Special to Rocking M Media
email@example.com Ted Harbin-Media Director Dodge City Roundup Rodeo
[DODGE CITY, Kan.]
The trophies are unique in sports, even in rodeo.
They are the Dodge City Roundup buckles awarded champions in each event each year. They are some of the most respected and prestigious awards in professional rodeo. Cowboys have placed winning in this western Kansas community atop their priority lists.
Hundreds of them will return for this year’s Roundup Rodeo, set for 7:45 p.m. Wednesday, Aug. 3-Sunday, Aug. 7, at Roundup Arena; Dodge City Xtreme Bulls is set for 7:45 p.m. Tuesday, Aug. 2. Even if they’ve won the title before, cowboys and cowgirls can’t have enough of those glistening and distinguishable buckles, courtesy of Western Beverage.
“My traveling partner won this title in 2018, and he wears his buckle all the time,” 2021 saddle bronc riding champion Lefty Holman said. “It’s got the Budweiser logo on it, which sets it apart. It’s a cool buckle. I’ll definitely be wearing it.”
Holman, of Visalia, California, qualified for the 2020 National Finals Rodeo. Injuries slowed him a bit last season, yet he still finished the year 18th, just three spots from the magical top 15 that earn their qualifications to ProRodeo’s grand championship.

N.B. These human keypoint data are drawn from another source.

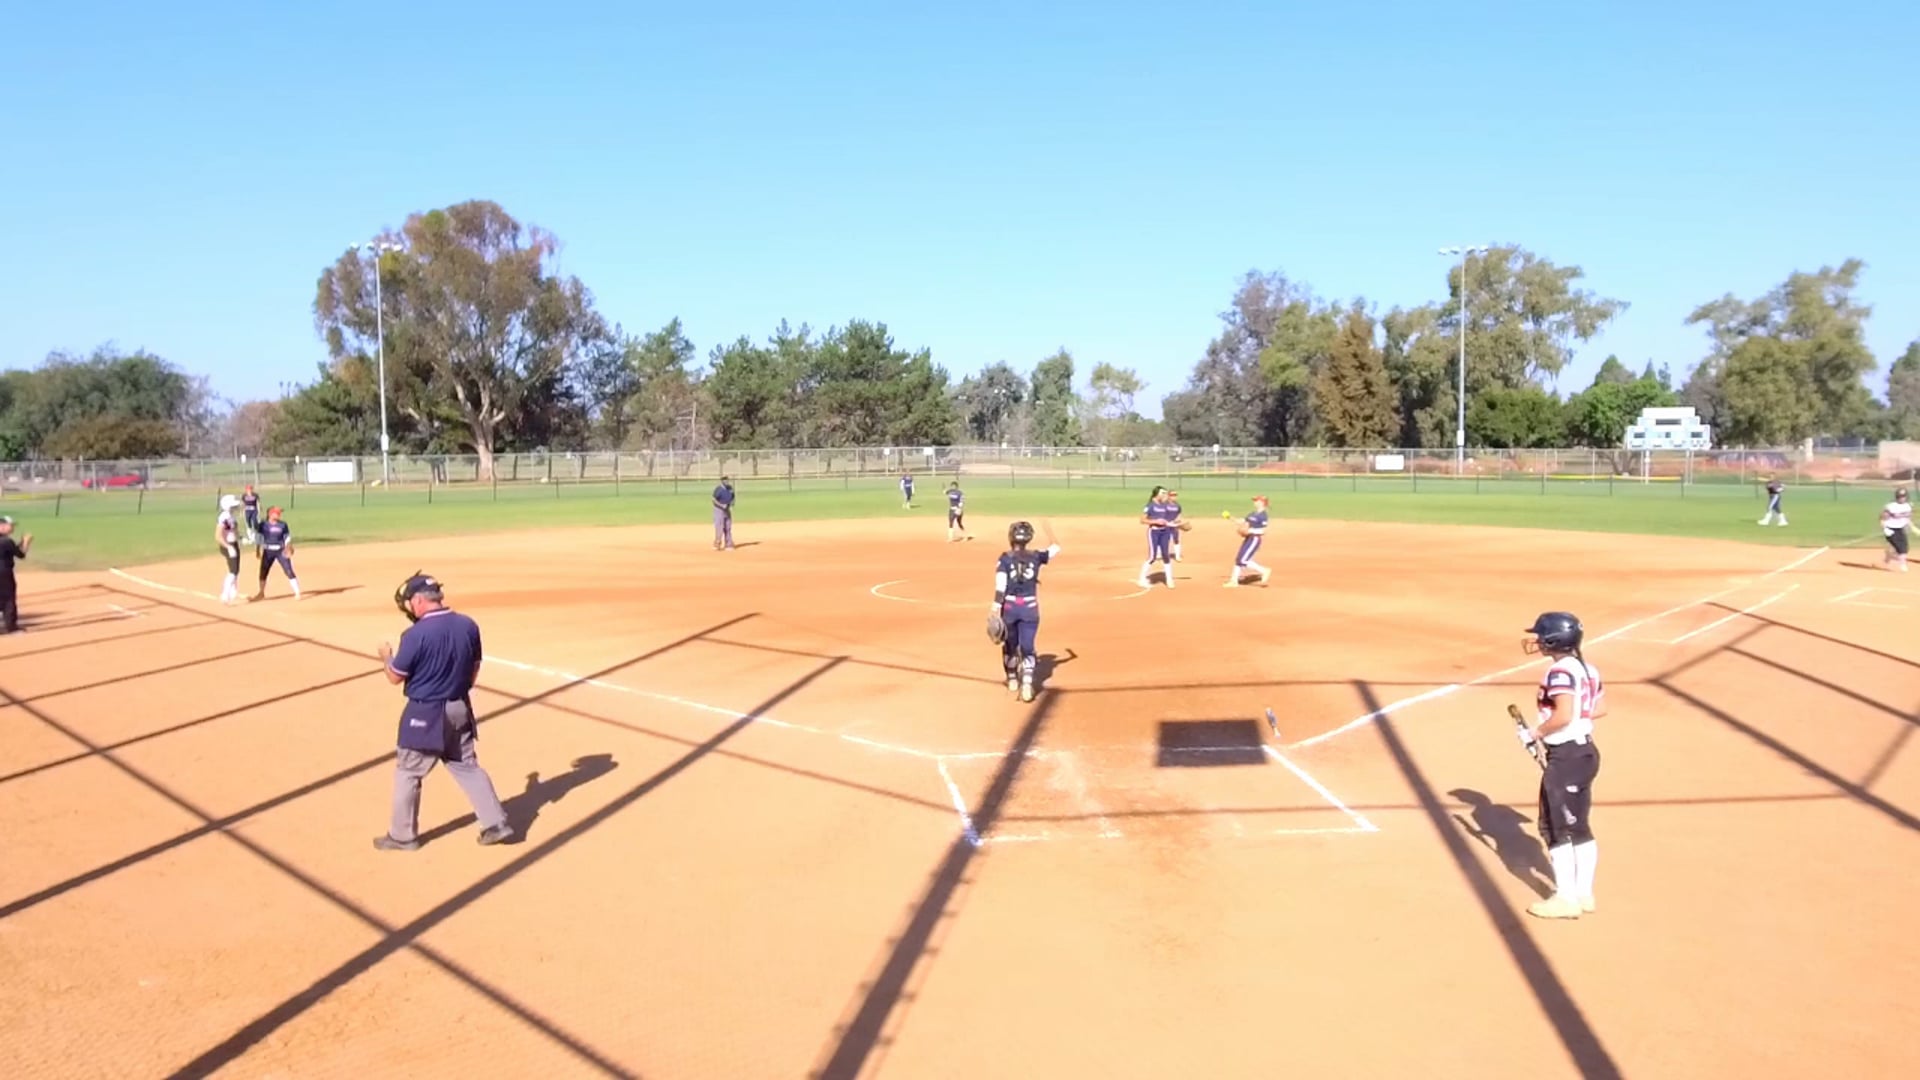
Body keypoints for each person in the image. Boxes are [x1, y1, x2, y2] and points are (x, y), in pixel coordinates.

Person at [374, 572, 513, 850]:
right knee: (466, 766)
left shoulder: (415, 635)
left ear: (418, 600)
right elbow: (474, 668)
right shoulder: (468, 625)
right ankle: (496, 823)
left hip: (424, 714)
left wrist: (386, 657)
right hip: (459, 707)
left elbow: (395, 676)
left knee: (408, 772)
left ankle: (402, 837)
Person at [1517, 612, 1605, 919]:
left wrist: (1536, 733)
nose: (1538, 641)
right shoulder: (1587, 669)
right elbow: (1598, 708)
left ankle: (1566, 898)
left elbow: (1564, 714)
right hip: (1585, 753)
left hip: (1566, 757)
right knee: (1578, 826)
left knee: (1555, 828)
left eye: (1542, 636)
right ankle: (1583, 894)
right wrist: (1572, 725)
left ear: (1554, 640)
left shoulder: (1559, 672)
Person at [992, 521, 1060, 702]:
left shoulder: (1005, 558)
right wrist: (1050, 531)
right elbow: (1055, 548)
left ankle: (1012, 679)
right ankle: (1027, 683)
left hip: (1009, 609)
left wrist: (995, 608)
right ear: (1029, 538)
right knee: (1028, 647)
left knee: (1010, 645)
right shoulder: (1036, 556)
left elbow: (1000, 586)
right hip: (1030, 608)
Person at [251, 506, 302, 601]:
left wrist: (289, 546)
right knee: (263, 572)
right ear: (270, 514)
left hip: (280, 550)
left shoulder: (283, 525)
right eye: (277, 513)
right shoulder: (263, 525)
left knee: (288, 570)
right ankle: (261, 593)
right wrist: (257, 550)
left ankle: (297, 592)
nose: (279, 515)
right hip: (268, 551)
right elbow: (259, 538)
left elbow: (287, 537)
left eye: (279, 513)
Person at [1136, 486, 1183, 589]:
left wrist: (1177, 525)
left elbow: (1166, 521)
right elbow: (1142, 520)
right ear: (1157, 494)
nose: (1165, 495)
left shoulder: (1164, 506)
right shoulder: (1150, 506)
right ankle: (1141, 579)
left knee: (1166, 555)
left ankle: (1169, 580)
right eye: (1163, 493)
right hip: (1154, 532)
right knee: (1152, 557)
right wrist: (1155, 521)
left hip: (1165, 532)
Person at [1225, 495, 1273, 587]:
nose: (1254, 502)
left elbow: (1263, 531)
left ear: (1262, 503)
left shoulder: (1263, 516)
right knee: (1239, 559)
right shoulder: (1253, 513)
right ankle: (1234, 581)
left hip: (1255, 539)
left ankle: (1264, 571)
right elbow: (1242, 521)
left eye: (1256, 501)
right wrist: (1229, 517)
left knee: (1243, 560)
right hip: (1248, 538)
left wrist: (1249, 531)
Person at [0, 516, 33, 634]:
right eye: (10, 525)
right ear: (1, 526)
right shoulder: (6, 541)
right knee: (9, 599)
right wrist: (26, 542)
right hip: (3, 573)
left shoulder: (7, 542)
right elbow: (21, 554)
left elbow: (12, 550)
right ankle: (11, 627)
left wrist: (20, 543)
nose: (13, 527)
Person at [214, 495, 243, 605]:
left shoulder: (232, 517)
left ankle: (233, 592)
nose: (236, 507)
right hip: (227, 545)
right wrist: (228, 547)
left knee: (236, 569)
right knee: (233, 571)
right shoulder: (224, 517)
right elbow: (218, 536)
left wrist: (241, 538)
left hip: (234, 544)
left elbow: (235, 530)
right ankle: (225, 594)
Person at [1881, 488, 1912, 572]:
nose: (1902, 498)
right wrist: (1885, 529)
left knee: (1904, 547)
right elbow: (1882, 518)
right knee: (1900, 548)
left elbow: (1908, 517)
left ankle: (1889, 556)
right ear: (1897, 496)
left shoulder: (1907, 506)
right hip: (1890, 529)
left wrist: (1908, 525)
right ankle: (1902, 564)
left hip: (1900, 529)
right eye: (1900, 496)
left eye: (1904, 496)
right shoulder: (1891, 506)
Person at [712, 476, 735, 551]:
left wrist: (732, 503)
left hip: (727, 509)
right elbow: (713, 500)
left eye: (727, 480)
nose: (726, 481)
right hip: (719, 510)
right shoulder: (718, 489)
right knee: (719, 527)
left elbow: (733, 497)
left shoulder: (730, 488)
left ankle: (729, 544)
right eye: (724, 480)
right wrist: (721, 505)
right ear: (721, 481)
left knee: (728, 527)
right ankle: (717, 544)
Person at [1167, 490, 1185, 561]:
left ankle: (1177, 556)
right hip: (1166, 525)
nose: (1174, 497)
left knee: (1176, 539)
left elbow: (1179, 514)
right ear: (1168, 496)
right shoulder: (1164, 505)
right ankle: (1159, 554)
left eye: (1175, 495)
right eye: (1172, 495)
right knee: (1164, 539)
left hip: (1174, 525)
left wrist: (1177, 521)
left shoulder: (1177, 505)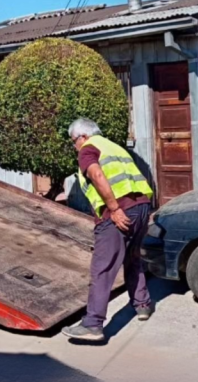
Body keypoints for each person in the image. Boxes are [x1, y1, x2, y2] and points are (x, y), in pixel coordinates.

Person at [62, 118, 155, 342]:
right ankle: (142, 305)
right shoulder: (114, 147)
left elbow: (96, 174)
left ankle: (93, 324)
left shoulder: (88, 149)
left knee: (102, 268)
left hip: (118, 212)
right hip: (141, 208)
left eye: (73, 141)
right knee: (132, 259)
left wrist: (113, 208)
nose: (75, 146)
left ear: (82, 137)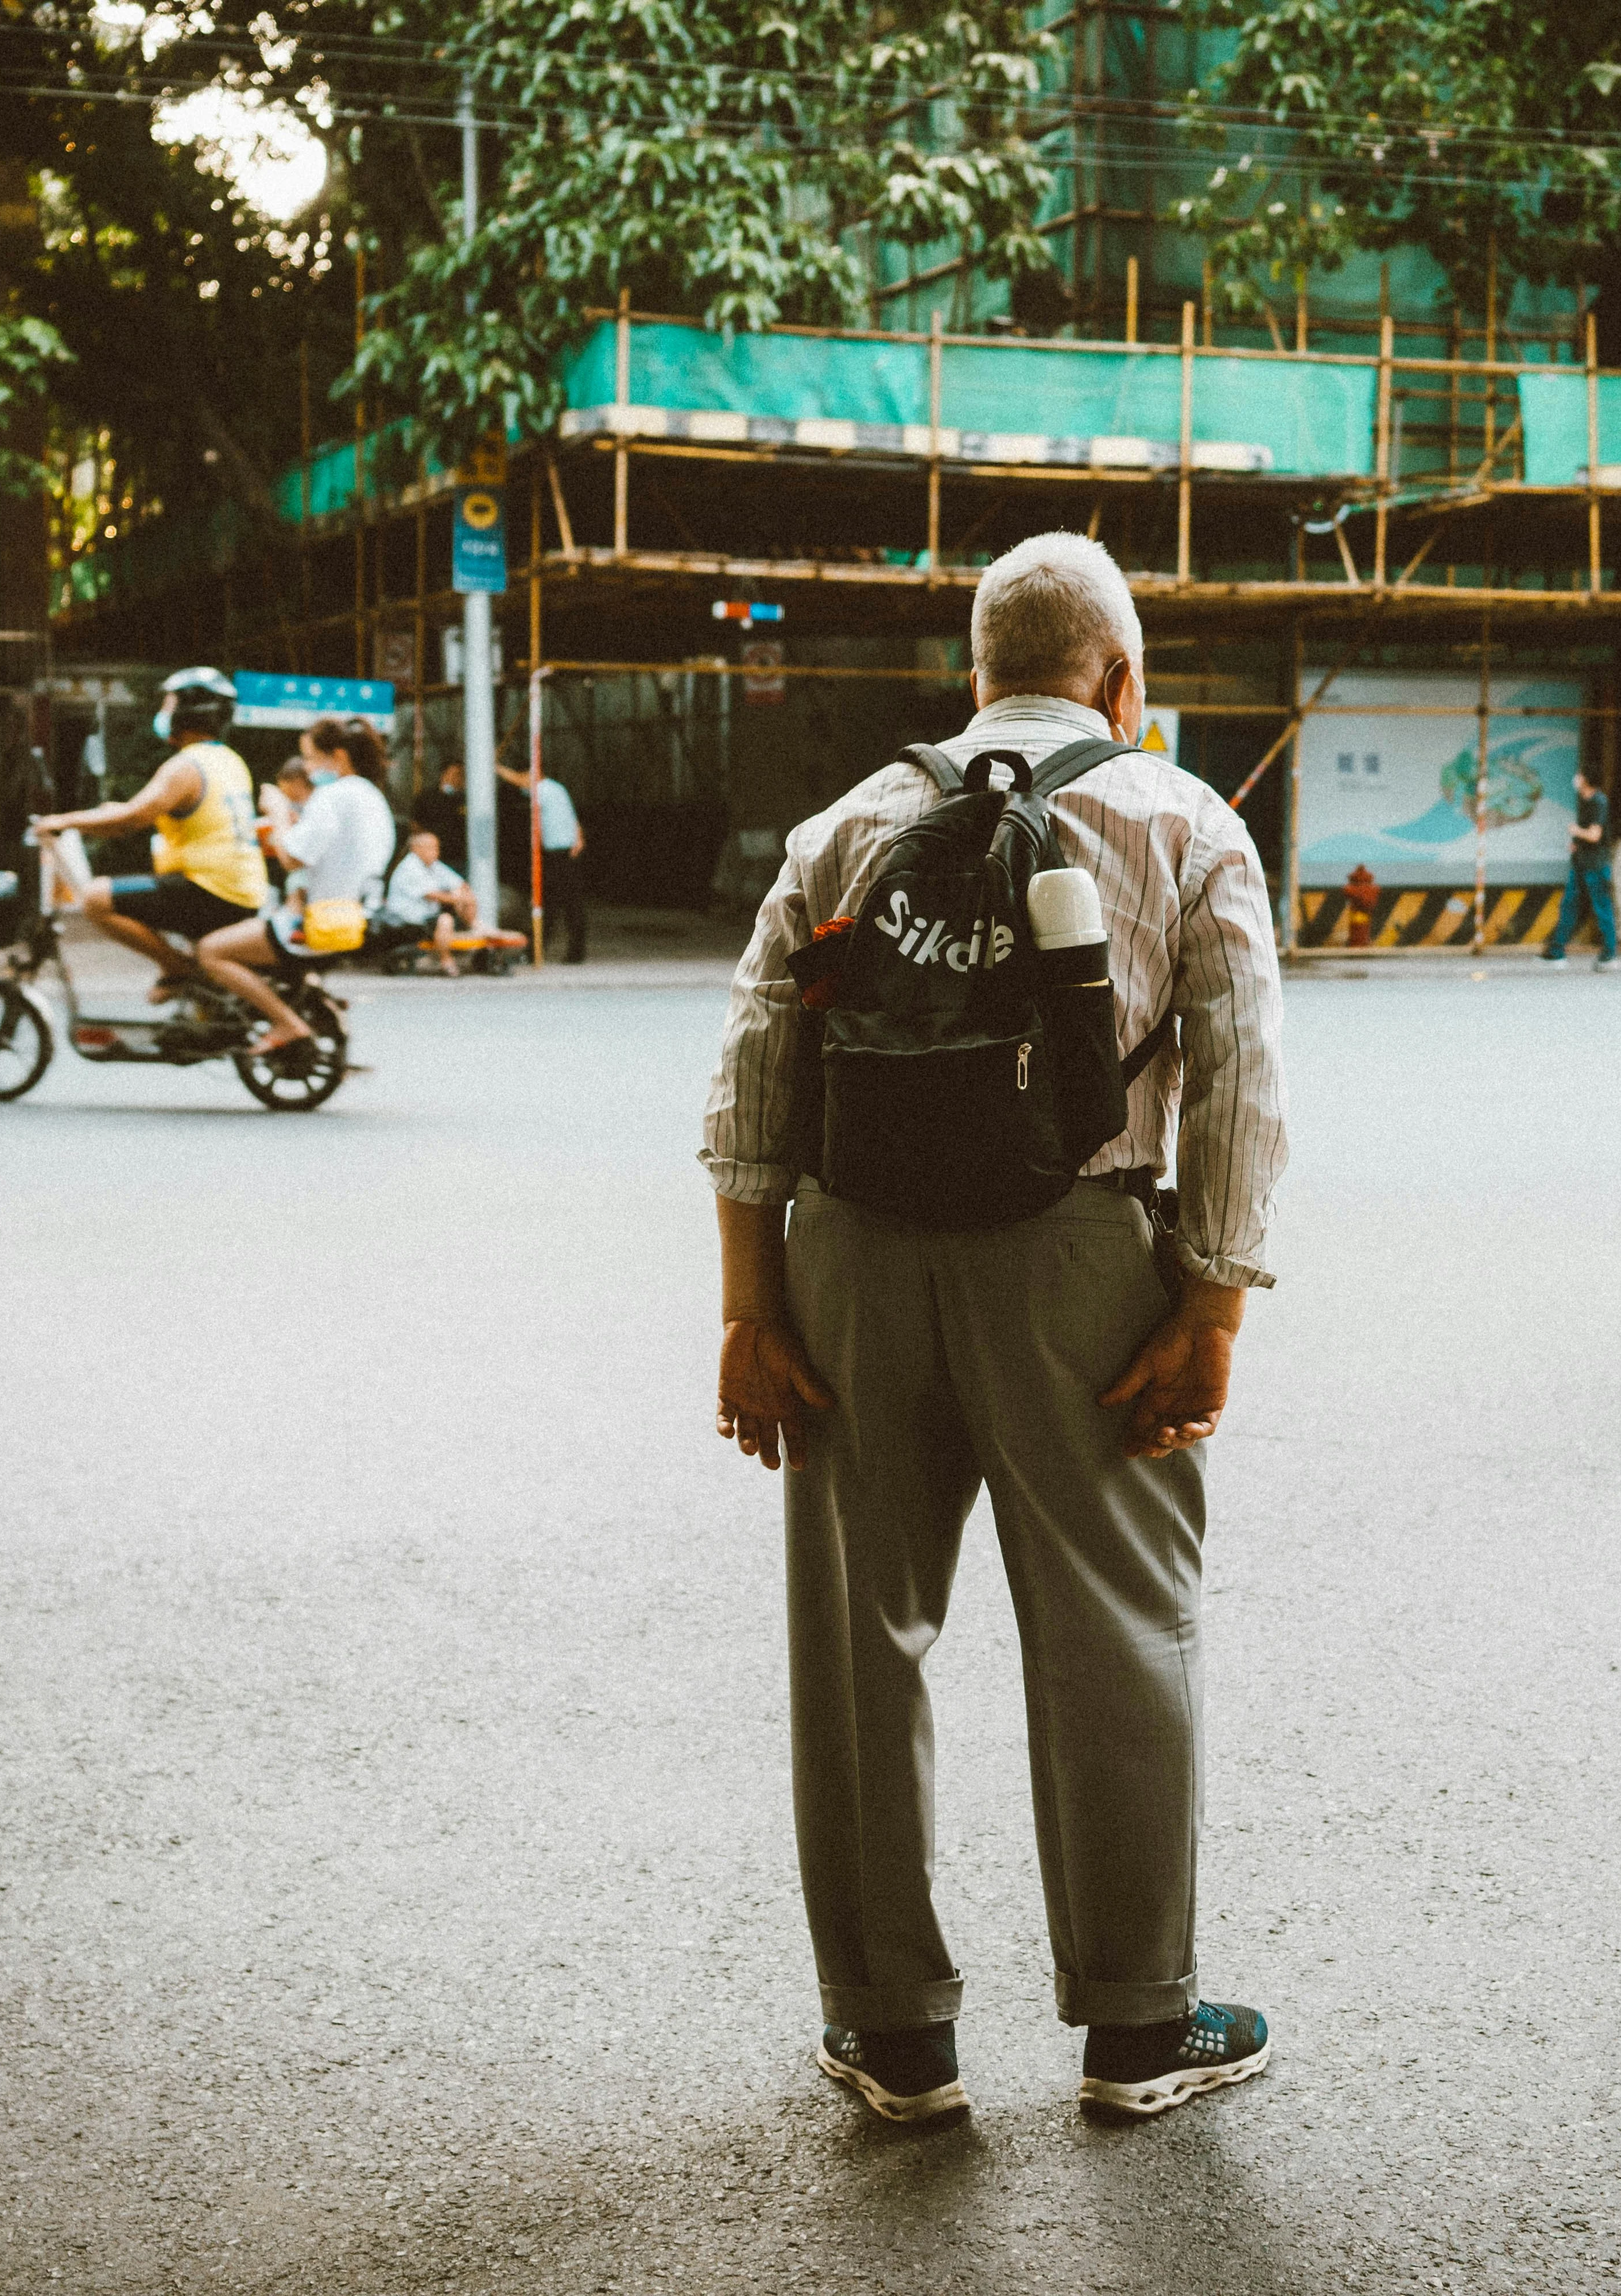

Travis Rogers grew up just a few hours from Dodge City in Tuttle, Oklahoma. He won the Prairie Circuit’s tie-down roping title last year, thanks in large part to the money he earned in western Kansas.
“Dodge City has always been my favorite rodeo, so to win it is pretty sweet,” he said.
After his winning ride in the championship round last year, bull rider Dustin Boquet of Bourg, Louisiana, just took a long look at the silver buckle with the star and beer logo and knew exactly what he was going to do.
“My dad always wanted a belt buckle from here because he’s a Budweiser man,” he said. “I’d made up my mind that I was going to give it to him.
“I’m pretty fired up to win that for him.”
Sometimes the best trophies are ones that can be admired from anywhere, but the highlights of last year are ones that can be memorialized by the folks who won the titles. Take barrel racer Jordon Briggs of Tolar, Texas, for example. She utilized the momentum she gained at Roundup to carry her to her second NFR; more importantly, she built upon it and won her first world title.
Bareback rider Cole Franks of Clarendon, Texas, won both the first round and the final round with 90-point-plus rides, setting a Roundup Arena record with a 93-point ride on Frontier Rodeo’s Gun Fire in the championship round. Team ropers Clay Smith and Jade Corkill added another Roundup buckle to their trophy cases with their win.
Steer wrestler Tucker Allen pointed to his win in Ford County as a major milestone in his season, while team roping-heeler Paden Bray of Stephenville, Texas, took advantage of the busy week to add some dollars in tie-down roping to win the all-around title.
They all left Dodge City with some big-time money and some special hardware.